No one will ever know with certainty how many Innuit lived in the interior tundra plains in the good years of the early nineteenth century. There must have been more than a thousand, and perhaps twice that many in 1880, before a new evil came upon them from the South and accomplished that destruction which two millenniums had been unable to achieve.

I well remember the whitened fragments of the crossbow I found in the Angkuni hills. But at the time of its finding, the crossbow meant little to me, for it was then only another sad relic to handle and wonder about, and to put aside. We had little interest in meditating on such ancient history then, for we were becoming increasingly worried about our own immediate future. The deer still had not come and we could no longer wait for their life-giving flow into the barren hills of Angkuni. It was time we took active steps to find other food.

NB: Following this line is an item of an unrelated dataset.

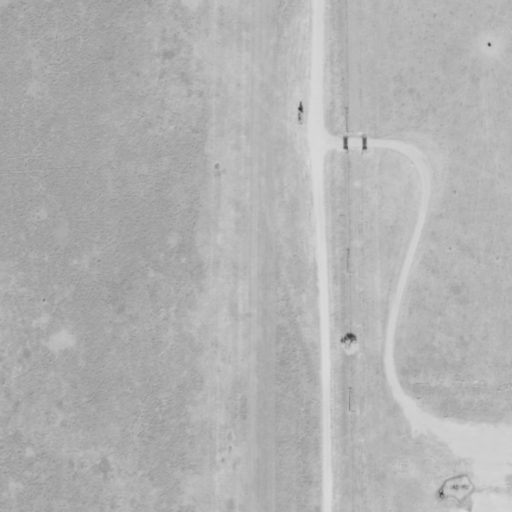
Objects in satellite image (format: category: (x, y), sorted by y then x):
road: (312, 256)
road: (395, 288)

We tried fishing, but though we set our nets in picked places along the lakeshore, we caught nothing. And this was not only strange, but a little frightening, for all the other great lakes of the Barrens swarm with whitefish, lake trout and pike. Only Angkuni inexplicably refused to give us fish.

There remained the birds, but despite many heartbreaking hunts after ptarmigan we managed to kill only three or four in a week. Truly, the land about Angkuni was dead in every sense of the word. There was nothing alive that could be eaten; there were only eaters—the flies and ourselves.

It was then almost August, and at last we decided we would wait no longer but would set out in search of the laggard deer. Very early in the morning of a bright day when no puff of wind ruffled the stiff crests of the gray-green lichens on the hill slopes, we packed our gear into the canoe and set out to find Tuktu. And we were all glad to go, for the atmosphere of Angkuni, which had become increasingly oppressive to Andy and me, had an even more deep-seated and ominous effect on Ohoto.

We paddled westward from Kinetua Bay until our way was blocked by what seemed to be a great isthmus. After a search we came to a passage, very shallow, but with enough water to allow us to drag the canoe over the barrier and into open water beyond. At this point Tyrrell's map became useless. We could no longer identify his landmarks or his route, perhaps because we had passed through the isthmus by a different channel. Now we were off the narrow lane of known territory which Tyrrell had explored. Instead we swung to the west into another vast bay of Angkuni which Tyrrell had missed.

The sky was flawless and the sun fiercely hot. The cold waters of the lake grew misty under the pounding heat. The lowlands under the hills became an undulating phantasmagoria, as mirages flickered endlessly before us.

There was an absolute and tangible silence, broken only by the fluid dip of paddles and the gentle mutter of water underneath the bow of the canoe. The lake itself was frozen in the dead, unearthly grip of perfect calm.

Islands rose suddenly before us, like surfacing sea monsters soundlessly appearing. They lifted clear of the horizon, then floated faintly in the sky as their mirage images dissolved. The shore drew away from us and twisted so that its low, uncertain progress gave us no clear conception of whether it was one mile or ten miles away. Angkuni lost all semblance of reality and of concrete form. Its shores and islands had an amorphous quality which defied the eye and left the mind with no clear memory of what had passed astern of the canoe.